Smart Grid Wie das Stromnetz der Zukunft mitdenkt
Waschmaschinen, Industrieanlagen, Heizungen oder Windräder schalten sich im intelligenten Stromnetz automatisch ein oder drosseln ihre Leistung. Was nach Zauberei aussieht, sind stattdessen hochmoderne Kommunikationstechnologie und digitale Messtechnik. Die Industrie weltweit stellt derzeit die technologischen Weichen für das Stromnetz der Zukunft. In diesem steuern miteinander vernetzte mess- und regelbare Komponenten den Transport und die Verteilung der Energie, und sorgen so für Versorgungssicherheit. Ziel ist es, eine Plattform für den Informationsaustausch über Angebot und Nachfrage zu haben.
Die Energiewende ist mehr als der Ersatz fossiler Energieträger und Atomkraft durch erneuerbare Energien. Vor dem Erfolg muss eine überzeugende Gesamtlösung für die neuen technischen Anforderungen her. Dafür muss die Überwachung und Steuerung der Energienetze auf mehrere Ebenen ausgedehnt werden. Denn bislang speiste eine überschaubare Anzahl Kraftwerke ihren Strom in die Hochspannungsnetze ein. Der Strom wurde, je nach Bedarf der Verbraucher, in die Mittel- und Niederspannungsebene weitergeleitet. Diesen „Top-Down-Ansatz“ hat die Energiewende umgeworfen. Viele kleinere und räumlich verteilte Erzeuger produzieren nun Strom und speisen ihn direkt in die Mittel- oder Niederspannungsnetze ein.
Um der neuen Situation gerecht zu werden, muss das Versorgungsnetz der Zukunft kommunizieren: Informationen über den Strombedarf der Verbraucher einerseits und über prognostizierte Strommengen im Netz andererseits sind für einen stabilen Betrieb notwendig. Liefern Windräder und Solaranlagen zu wenig Strom, können andere Stromerzeuger zugeschaltet werden. Ist zu viel Strom im Netz vorhanden, kann die Einspeisung heruntergefahren oder überschüssiger Strom zwischengespeichert werden. Informations- und Kommunikationstechnologien wachsen also mit der Netzinfrastruktur zusammen: Das Netz wird smart.
Und das lohnt sich. Laut der Verteilnetzstudie des Bundeswirtschaftsministeriums 2014 kann allein durch das Abregeln von drei Prozent der jährlichen Einspeisung von Ökoenergie-Anlagen bis zu vierzig Prozent des Ausbaus der Verteilnetze eingespart werden.

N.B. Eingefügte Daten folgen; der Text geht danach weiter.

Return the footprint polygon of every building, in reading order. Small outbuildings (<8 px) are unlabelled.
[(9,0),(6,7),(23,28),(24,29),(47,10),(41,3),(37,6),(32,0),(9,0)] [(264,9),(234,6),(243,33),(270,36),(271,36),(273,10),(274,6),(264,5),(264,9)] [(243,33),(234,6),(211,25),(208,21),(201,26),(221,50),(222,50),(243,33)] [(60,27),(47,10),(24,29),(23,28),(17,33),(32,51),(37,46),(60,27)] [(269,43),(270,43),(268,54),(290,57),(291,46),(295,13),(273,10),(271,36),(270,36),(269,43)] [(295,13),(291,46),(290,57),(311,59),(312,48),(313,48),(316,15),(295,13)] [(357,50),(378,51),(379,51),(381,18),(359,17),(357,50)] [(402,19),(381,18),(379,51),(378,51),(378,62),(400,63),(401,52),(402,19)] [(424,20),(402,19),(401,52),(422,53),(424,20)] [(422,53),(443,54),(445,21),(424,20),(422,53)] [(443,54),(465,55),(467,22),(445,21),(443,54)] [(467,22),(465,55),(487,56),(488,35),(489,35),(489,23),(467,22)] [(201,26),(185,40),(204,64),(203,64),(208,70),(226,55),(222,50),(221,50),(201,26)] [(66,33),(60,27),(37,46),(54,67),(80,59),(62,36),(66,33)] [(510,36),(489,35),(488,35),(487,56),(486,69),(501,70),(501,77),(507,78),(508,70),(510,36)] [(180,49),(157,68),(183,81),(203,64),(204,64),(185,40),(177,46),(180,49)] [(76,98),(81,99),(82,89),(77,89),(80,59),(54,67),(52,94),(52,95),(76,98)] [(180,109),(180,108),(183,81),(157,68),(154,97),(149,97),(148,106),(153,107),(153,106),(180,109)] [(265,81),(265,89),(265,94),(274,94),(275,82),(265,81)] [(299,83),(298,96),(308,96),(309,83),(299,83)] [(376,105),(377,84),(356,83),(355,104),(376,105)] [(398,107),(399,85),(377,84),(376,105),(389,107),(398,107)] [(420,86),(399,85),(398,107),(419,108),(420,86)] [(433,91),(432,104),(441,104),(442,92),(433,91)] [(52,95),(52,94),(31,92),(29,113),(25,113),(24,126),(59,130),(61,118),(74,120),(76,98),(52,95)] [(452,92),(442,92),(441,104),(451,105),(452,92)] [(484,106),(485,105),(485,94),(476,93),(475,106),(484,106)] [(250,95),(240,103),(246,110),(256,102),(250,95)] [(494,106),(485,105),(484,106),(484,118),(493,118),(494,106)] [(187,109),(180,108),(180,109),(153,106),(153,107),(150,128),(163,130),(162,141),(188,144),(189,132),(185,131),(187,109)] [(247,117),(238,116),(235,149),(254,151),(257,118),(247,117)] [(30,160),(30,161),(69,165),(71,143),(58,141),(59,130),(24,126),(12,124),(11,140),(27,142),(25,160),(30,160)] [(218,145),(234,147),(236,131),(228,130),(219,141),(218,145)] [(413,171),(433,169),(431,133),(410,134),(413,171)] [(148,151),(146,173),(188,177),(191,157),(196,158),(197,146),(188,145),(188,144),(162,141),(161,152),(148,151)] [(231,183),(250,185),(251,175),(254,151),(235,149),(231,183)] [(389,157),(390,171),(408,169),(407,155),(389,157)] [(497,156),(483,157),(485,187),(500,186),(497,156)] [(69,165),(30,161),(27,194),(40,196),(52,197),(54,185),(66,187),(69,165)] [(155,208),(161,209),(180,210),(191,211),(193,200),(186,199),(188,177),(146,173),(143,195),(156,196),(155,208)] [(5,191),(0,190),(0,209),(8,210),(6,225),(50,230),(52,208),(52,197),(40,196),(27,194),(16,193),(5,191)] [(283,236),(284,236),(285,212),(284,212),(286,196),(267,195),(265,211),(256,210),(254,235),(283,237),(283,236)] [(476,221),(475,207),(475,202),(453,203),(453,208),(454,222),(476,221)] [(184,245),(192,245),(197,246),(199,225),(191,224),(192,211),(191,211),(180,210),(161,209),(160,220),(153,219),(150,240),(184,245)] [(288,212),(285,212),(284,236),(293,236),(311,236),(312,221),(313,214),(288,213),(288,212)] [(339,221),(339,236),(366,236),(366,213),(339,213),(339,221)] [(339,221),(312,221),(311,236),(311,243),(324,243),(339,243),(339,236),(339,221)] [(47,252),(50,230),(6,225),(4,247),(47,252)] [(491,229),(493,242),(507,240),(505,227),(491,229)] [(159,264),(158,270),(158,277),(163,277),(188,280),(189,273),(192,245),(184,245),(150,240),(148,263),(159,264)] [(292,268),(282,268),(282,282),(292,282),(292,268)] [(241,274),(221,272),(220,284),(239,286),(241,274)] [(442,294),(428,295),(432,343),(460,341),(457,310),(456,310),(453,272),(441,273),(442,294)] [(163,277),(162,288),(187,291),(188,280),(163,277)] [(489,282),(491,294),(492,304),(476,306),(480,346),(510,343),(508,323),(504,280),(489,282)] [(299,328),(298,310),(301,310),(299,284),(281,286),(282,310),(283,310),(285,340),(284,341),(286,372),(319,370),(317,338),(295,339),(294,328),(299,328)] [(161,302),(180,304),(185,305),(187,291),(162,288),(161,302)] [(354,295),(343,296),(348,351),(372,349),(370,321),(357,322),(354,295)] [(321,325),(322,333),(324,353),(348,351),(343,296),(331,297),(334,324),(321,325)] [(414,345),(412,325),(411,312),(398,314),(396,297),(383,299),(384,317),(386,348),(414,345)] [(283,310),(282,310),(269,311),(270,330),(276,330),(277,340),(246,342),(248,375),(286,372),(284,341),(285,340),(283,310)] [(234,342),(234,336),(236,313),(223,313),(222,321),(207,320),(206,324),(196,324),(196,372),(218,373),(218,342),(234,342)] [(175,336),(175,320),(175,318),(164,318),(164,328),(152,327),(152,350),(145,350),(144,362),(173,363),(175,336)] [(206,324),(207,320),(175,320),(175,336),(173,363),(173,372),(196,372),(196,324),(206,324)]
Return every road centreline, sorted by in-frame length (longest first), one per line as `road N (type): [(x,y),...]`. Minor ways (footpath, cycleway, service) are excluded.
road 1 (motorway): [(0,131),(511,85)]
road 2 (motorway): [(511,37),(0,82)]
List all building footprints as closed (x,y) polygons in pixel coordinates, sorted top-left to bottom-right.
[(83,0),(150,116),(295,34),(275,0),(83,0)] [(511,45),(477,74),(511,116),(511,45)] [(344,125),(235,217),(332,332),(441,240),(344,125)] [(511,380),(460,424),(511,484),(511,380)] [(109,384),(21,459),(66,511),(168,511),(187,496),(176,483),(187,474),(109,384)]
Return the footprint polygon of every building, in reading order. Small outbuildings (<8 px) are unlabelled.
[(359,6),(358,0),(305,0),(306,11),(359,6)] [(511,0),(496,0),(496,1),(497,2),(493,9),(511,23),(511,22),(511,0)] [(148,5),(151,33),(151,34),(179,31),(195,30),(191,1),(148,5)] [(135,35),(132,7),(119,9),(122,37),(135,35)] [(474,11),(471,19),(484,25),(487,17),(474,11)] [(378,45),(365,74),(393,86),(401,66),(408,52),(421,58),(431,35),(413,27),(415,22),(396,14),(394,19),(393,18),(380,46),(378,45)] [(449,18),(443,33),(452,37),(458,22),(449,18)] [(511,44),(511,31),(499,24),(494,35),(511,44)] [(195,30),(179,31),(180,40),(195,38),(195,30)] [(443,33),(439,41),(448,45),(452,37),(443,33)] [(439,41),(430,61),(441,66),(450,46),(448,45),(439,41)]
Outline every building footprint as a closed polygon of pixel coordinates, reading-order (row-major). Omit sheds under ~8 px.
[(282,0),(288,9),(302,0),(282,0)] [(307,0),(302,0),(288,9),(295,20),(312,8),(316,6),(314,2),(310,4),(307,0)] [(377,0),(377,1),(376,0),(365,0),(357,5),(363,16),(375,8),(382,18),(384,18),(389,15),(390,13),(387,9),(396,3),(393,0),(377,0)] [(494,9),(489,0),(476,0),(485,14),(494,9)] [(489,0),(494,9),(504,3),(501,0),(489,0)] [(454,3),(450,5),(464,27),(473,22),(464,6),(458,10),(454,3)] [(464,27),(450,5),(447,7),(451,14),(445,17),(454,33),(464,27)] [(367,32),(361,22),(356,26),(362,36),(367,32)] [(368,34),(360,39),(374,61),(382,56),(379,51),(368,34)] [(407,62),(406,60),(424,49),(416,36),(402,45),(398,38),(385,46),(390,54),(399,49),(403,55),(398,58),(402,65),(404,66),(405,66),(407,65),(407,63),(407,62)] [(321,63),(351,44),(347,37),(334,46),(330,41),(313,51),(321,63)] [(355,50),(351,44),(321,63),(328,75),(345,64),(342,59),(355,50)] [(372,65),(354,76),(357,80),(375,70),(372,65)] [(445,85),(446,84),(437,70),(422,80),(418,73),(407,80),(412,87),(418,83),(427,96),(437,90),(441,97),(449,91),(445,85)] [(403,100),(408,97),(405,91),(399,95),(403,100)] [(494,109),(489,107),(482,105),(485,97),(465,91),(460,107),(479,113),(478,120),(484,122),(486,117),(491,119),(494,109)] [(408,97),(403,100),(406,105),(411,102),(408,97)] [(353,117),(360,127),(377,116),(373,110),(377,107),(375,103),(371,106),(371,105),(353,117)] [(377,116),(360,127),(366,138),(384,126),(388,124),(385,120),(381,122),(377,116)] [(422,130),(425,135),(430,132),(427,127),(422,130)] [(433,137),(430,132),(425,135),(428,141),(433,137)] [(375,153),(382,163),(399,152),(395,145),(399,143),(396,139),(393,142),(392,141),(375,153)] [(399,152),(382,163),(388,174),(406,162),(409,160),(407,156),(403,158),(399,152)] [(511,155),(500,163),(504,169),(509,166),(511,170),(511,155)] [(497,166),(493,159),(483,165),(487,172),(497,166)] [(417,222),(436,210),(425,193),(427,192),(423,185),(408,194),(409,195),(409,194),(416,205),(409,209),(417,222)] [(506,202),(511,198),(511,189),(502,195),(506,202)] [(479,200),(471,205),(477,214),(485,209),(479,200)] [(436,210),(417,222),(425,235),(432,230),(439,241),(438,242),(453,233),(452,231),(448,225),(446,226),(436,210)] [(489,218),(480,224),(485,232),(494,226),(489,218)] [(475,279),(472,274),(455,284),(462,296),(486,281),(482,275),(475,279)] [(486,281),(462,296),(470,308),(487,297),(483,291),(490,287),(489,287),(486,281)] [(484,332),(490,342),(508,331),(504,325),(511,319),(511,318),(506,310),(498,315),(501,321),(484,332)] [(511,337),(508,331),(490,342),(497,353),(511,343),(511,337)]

Ein Smart Grid beginnt mit dem ersten Windrad oder der ersten Photovoltaikanlage, die Strom in das Netz einspeisen und auf intelligente Weise in das Gesamtsystem integriert werden. Mit jeder Erzeugungseinheit, die hinzukommt, wird die Steuerung komplexer. In ein vollständiges Smart Grid sind Industriebetriebe und private Haushalte eingebunden. Viele von ihnen verbrauchen nicht nur Strom, sondern erzeugen ihn auch, etwa durch die eigene Solaranlage auf dem Dach. Zudem sollen Haushalte überschüssigen Strom zwischenspeichern können. Entsprechende Batteriespeicher gibt es für Einfamilienhäuser schon in kleinen Varianten– von Blei-Akkus bis hin zu Lithium-Ionen-Lösungen, die auch in Elektroautos eingesetzt werden, und eine höhere nutzbare Kapazität und Haltbarkeit vorweisen.
Der Weg ist das Ziel
Wie ein Smart Grid funktionieren muss, ist somit weitgehend klar. Der Weg dahin ist aber eine Herausforderung: Flächendeckend müssen Erzeuger, private und kommerzielle Verbraucher, Speicher und Netzkomponenten mit moderner Mess- und Regeltechnik ausgestattet und vernetzt werden. Die notwendigen technologischen Weichen dafür stellt heute die Industrie. Der Bedarf an Informations- und Kommunikationstechnologien sowie an Messtechnik ist groß. Die Konzerne GE und Deutsche Telekom haben sich zusammengetan, um ihre Kompetenzen in den jeweiligen Bereichen zu bündeln: GE bringt die Expertise im Planen, Verwalten, Steuern und Automatisieren von Energienetzen mit ein. Von der Deutschen Telekom kommt das Know-how zum Übertragen und Verarbeiten von Massendaten aus digitalen Stromzählern. Der flächendeckende Austausch herkömmlicher Stromzähler durch sogenannte Smart Meter ist eine wesentliche Komponente im intelligenten Netz: Die digitalen Stromzähler machen den Verbrauch für Kunden transparent und zeigen genau auf, wann und wie viel Strom verbraucht wurde.
Der Weg zum Smart Grid ist also vorgezeichnet. Digitale Lösungen werden alle Bereiche des Stromnetzes ergänzen, optimieren und Kosten reduzieren. Sie sind unabdingbar, um die wachsende Zahl dezentraler Erzeuger effizient in die Verteilnetze zu integrieren. Technologie verbindet dabei die alte mit der neuen Stromwelt. Ein bisschen digitaler Zauber ist auch dabei.